El asunto no sería tan grave, si no se tratara de funcionarios públicos estancados en las altas jerarquías, gracias a sus serviles y habilidosas mañas para intrigar las dignidades. La conocida y “censurada puerta giratoria”, tan criticada en el proyecto de enmienda constitucional no tiene su asiento en las normas fundamentales, su práctica obedece a la arbitraria y consentida locuacidad de estos funcionarios que, burlando los diques de contención impuestos por el Estado de Derecho, desde  su púlpito opinan sobre lo divino y lo humano, invadiendo competencias ajenas para surcar el camino a sus reelecciones o posiciones de figuración, sin las cuales su enferma libido trastornada no puede estar tranquila.

Ahora, lo que preocupa es que el afán de protagonismo de estos funcionarios locuaces interfiere el equilibrio de poderes a tal punto  que sus derroches de verborrea retórica anulan la teoría de Locke sobre la división de poderes. Y mientras esto sucede nada ocurre. 

La solución podría ser la  planteada por Rudolf Hommes en su columna dominical: no pararles bolas a estos orates. No obstante, guardar silencio implica una actitud cómplice. Claro que esperar que a estos Savonarolas los debatan en el Congreso es creer que hay seriedad o carácter en los parlamentarios. Pero lo correcto, entonces, es exigirles a los medios que a estos charlatanes de oficio se les pida, cuando peroran sus angustias perversas, que aclaren a qué título opinan. Pues sin caer en la censura es bueno que el público entienda cuando estos funcionarios fungen como autoridad y cuando como subversivos disfrazados de magistrados.

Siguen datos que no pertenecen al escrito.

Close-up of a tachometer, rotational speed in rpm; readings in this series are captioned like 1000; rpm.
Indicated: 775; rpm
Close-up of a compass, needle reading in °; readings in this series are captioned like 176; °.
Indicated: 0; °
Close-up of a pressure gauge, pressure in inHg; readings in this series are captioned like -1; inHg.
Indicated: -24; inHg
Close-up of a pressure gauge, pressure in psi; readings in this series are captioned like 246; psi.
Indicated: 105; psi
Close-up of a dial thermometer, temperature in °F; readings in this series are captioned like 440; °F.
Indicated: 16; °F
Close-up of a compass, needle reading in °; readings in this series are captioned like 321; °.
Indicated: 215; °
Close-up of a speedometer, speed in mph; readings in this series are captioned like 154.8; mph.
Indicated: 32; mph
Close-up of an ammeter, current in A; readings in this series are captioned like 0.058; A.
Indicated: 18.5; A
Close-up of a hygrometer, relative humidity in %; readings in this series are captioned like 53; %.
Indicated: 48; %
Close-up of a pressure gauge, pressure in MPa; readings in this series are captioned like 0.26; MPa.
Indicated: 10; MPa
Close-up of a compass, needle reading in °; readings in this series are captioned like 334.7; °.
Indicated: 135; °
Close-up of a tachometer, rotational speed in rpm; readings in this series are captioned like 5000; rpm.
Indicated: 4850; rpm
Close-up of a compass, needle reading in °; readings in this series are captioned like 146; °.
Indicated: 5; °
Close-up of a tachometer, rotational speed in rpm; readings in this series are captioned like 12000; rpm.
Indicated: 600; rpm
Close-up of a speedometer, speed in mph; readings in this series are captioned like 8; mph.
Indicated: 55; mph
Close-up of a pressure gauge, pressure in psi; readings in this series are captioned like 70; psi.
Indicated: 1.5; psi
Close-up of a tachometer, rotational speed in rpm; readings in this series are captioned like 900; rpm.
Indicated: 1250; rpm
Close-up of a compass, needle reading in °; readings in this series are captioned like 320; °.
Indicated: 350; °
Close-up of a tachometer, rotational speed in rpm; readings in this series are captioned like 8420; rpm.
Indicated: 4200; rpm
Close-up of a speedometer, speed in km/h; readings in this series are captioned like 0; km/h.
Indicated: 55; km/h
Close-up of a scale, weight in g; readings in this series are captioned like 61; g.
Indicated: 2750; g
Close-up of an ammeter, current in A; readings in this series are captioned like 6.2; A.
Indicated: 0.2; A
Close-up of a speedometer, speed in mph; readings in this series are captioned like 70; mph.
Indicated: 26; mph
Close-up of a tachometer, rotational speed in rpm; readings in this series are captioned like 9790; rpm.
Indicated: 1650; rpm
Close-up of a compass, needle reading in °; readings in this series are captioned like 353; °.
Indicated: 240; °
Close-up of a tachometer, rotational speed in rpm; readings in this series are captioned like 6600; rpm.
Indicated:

La Constitución predica que las autoridades no pueden hacer sino lo que la ley les permite. De manera que si sus discursos no se ajustan a las competencias reglamentarias, tal y como se puede deducir del artículo 6º de la tan traqueada Carta, deben generarles responsabilidades, pero si quieren seguir hablando, sin inconvenientes, dejen su empleo para que lo ocupen hombres prudentes.